- Born: 1902 Santo Estêvão, Goa, Portuguese India, Portuguese Empire (now in India)
- Died: 1967 (aged 64–65) Poona, Maharashtra, India
- Occupation: Painter
- Spouse: Ivy Muriel Menezes
- Children: 1
- Website: angelofonseca.com

= Angelo da Fonseca =

Indian painter (1902–1967)

Angelo da Fonseca (1902–1967) was a 20th-century Indian painter.

== Early life ==

Angelo da Fonseca was born in Santo Estêvão, Goa in 1902 to a wealthy Goan Catholic family. He studied under Abanindranath Tagore in Calcutta. Fonseca was subsequently condemned by other Goan Catholics for his anti-Catholic paintings and he left Goa for Pune; he had repeatedly depicted the Virgin Mary as a Hindu woman wearing a sari and a bindi. His paintings have been displayed in major cities worldwide.

==Art studies==
He started out in medical studies at the Grant Medical College, Bombay, but soon left for J. J. School of Art. He also left the prestigious art school in 1930, because he felt it had too much of a European setting, and joined Shantiniketan in Calcutta where he was trained by Rabindranath Tagore in the Bengal School of Art. Nandalal Bose was his teacher. Since he was a Christian, many of his paintings were based on Christian themes from the Bible.

==Paintings==
Fonseca was a prolific and versatile painter. He carved on wood and slate, illustrated scrolls, assembled stained glass, etched wax drawings, made pencil sketches, and decorated baked clay. He created over 1000 watercolours, murals and oil paintings in places such as St. Xavier's College, Mumbai; Jnana Deepa, Institute of Philosophy and Theology in Pune; Rachol Seminary in Goa, etc.
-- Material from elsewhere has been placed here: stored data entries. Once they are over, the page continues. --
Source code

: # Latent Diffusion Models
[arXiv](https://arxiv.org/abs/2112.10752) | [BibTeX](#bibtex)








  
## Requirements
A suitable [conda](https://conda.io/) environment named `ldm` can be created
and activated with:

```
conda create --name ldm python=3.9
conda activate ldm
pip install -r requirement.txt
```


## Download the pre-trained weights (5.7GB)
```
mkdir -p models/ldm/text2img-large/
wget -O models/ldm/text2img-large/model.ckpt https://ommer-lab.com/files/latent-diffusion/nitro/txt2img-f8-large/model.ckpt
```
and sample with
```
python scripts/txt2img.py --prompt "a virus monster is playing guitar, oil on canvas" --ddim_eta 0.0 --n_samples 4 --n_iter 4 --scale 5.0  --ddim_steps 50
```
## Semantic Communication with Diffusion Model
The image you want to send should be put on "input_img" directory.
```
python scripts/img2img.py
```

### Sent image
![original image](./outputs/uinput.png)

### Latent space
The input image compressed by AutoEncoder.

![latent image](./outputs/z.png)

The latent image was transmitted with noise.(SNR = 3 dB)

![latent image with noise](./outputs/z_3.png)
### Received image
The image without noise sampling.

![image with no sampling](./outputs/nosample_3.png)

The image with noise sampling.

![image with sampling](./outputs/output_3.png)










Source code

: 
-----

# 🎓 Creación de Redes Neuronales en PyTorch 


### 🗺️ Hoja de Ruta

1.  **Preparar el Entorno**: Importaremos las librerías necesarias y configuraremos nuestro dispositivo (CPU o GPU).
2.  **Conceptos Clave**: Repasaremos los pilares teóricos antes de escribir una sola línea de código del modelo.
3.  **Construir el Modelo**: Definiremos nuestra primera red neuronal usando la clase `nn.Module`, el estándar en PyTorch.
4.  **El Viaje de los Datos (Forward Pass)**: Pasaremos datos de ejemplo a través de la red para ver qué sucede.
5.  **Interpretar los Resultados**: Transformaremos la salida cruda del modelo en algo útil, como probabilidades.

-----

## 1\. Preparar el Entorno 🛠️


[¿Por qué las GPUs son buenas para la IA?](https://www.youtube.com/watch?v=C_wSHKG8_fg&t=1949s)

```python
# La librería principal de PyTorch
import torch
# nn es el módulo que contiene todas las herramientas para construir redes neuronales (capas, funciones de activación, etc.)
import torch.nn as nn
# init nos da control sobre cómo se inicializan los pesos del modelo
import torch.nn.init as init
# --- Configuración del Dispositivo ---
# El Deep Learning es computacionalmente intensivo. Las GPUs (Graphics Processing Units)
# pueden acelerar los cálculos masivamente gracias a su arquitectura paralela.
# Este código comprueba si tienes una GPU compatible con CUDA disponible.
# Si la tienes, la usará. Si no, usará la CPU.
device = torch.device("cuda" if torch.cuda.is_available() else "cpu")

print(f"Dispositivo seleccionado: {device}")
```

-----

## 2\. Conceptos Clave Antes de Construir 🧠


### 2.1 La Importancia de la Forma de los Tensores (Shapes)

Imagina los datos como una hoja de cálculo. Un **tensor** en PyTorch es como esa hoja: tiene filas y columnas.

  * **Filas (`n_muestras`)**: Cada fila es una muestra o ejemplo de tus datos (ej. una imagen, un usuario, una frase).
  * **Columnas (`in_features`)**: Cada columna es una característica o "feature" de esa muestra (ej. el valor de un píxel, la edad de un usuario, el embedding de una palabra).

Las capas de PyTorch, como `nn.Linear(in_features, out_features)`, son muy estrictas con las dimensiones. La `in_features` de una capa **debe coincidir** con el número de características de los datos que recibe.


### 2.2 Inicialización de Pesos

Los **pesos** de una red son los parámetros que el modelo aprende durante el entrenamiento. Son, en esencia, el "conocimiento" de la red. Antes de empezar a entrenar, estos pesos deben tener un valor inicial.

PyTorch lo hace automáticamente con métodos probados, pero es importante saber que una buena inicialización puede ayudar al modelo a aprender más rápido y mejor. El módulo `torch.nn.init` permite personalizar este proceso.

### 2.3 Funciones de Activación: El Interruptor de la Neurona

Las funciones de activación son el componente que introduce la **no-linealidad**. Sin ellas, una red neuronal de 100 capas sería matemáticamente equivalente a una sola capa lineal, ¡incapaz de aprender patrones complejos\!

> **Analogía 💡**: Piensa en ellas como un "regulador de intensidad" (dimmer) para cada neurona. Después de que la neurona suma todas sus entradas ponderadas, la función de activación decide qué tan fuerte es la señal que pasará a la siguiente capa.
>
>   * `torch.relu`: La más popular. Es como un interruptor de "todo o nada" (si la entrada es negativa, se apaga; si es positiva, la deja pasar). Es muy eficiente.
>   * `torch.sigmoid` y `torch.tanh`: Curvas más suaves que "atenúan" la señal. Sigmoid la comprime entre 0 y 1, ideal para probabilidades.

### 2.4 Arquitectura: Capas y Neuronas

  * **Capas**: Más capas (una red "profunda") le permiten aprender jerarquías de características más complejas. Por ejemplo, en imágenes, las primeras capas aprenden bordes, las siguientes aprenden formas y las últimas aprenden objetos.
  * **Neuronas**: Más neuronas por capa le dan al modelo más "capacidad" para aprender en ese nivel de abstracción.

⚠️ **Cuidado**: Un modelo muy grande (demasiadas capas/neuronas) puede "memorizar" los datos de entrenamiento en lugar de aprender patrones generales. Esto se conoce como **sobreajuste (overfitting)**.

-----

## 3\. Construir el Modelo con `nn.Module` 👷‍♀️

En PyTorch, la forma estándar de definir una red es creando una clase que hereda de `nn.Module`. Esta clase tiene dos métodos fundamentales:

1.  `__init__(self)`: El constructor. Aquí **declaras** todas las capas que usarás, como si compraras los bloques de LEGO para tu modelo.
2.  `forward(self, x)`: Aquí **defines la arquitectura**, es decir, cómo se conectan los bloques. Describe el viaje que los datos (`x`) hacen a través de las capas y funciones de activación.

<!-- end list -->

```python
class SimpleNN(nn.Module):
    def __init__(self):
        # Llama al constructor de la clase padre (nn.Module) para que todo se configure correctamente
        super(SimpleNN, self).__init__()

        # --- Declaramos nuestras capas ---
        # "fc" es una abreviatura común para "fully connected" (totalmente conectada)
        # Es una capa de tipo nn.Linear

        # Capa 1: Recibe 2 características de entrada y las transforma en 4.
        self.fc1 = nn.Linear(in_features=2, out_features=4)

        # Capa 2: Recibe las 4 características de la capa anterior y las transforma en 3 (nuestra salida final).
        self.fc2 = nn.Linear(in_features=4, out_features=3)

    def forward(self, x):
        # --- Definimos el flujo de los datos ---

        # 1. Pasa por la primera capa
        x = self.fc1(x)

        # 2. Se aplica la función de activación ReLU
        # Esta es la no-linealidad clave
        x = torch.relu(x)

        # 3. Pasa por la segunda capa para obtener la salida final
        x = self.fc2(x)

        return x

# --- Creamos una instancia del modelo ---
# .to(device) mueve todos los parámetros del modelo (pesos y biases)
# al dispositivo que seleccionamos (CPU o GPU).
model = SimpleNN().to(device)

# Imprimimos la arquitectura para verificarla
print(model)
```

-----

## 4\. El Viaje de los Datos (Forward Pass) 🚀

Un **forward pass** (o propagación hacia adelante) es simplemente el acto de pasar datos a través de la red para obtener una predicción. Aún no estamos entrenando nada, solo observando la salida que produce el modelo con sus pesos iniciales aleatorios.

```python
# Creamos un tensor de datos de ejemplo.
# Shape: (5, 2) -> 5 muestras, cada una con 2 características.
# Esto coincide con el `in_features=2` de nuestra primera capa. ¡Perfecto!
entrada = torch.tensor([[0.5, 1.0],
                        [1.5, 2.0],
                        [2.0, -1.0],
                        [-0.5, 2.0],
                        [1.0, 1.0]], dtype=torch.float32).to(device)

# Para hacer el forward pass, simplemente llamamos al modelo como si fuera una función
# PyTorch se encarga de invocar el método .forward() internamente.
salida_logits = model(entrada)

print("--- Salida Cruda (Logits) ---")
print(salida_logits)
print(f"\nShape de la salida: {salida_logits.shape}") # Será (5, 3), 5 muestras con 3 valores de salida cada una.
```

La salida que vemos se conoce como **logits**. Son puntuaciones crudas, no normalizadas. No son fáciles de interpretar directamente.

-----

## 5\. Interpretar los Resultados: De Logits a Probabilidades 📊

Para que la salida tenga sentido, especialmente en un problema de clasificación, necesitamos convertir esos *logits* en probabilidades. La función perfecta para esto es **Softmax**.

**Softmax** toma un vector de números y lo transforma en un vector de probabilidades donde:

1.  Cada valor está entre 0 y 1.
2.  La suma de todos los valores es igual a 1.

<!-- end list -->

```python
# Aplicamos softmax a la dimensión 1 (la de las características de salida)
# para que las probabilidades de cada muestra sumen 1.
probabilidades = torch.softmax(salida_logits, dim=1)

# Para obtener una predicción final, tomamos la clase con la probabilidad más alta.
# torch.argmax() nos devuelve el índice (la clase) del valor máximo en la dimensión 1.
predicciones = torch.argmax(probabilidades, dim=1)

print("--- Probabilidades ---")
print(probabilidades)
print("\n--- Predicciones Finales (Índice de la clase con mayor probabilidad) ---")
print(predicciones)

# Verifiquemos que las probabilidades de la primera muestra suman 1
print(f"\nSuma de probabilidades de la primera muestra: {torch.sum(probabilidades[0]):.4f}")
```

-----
He was reportedly strongly influenced by the writings of Henry Heras, S.J., who encouraged Indian Christian artists to paint local Hindu themes rather than traditional Christian ones.

==Goa==
He returned to Goa in 1931. Goa was then ruled by Portugal. Fonseca faced severe criticism from both Portuguese and Goan Catholics for painting Christian themes with Hindu settings. He was criticized by the Parish Priest in his native village of Santo Estêvão, because he had painted the Virgin Mary as a Hindu woman in a sari with a bindi. He eventually left Goa permanently.

==Pune==
Fonseca moved to Pune (then called Poona) in 1931, practicing his art at the Anglican Christa Prema Seva Ashram where he created many works. He married Ivy Muriel Menezes in 1951, their daughter Yessonda Dalton was born in 1957.

He died in 1967 of meningitis. Ivy Muriel died in September 2015 in Pune.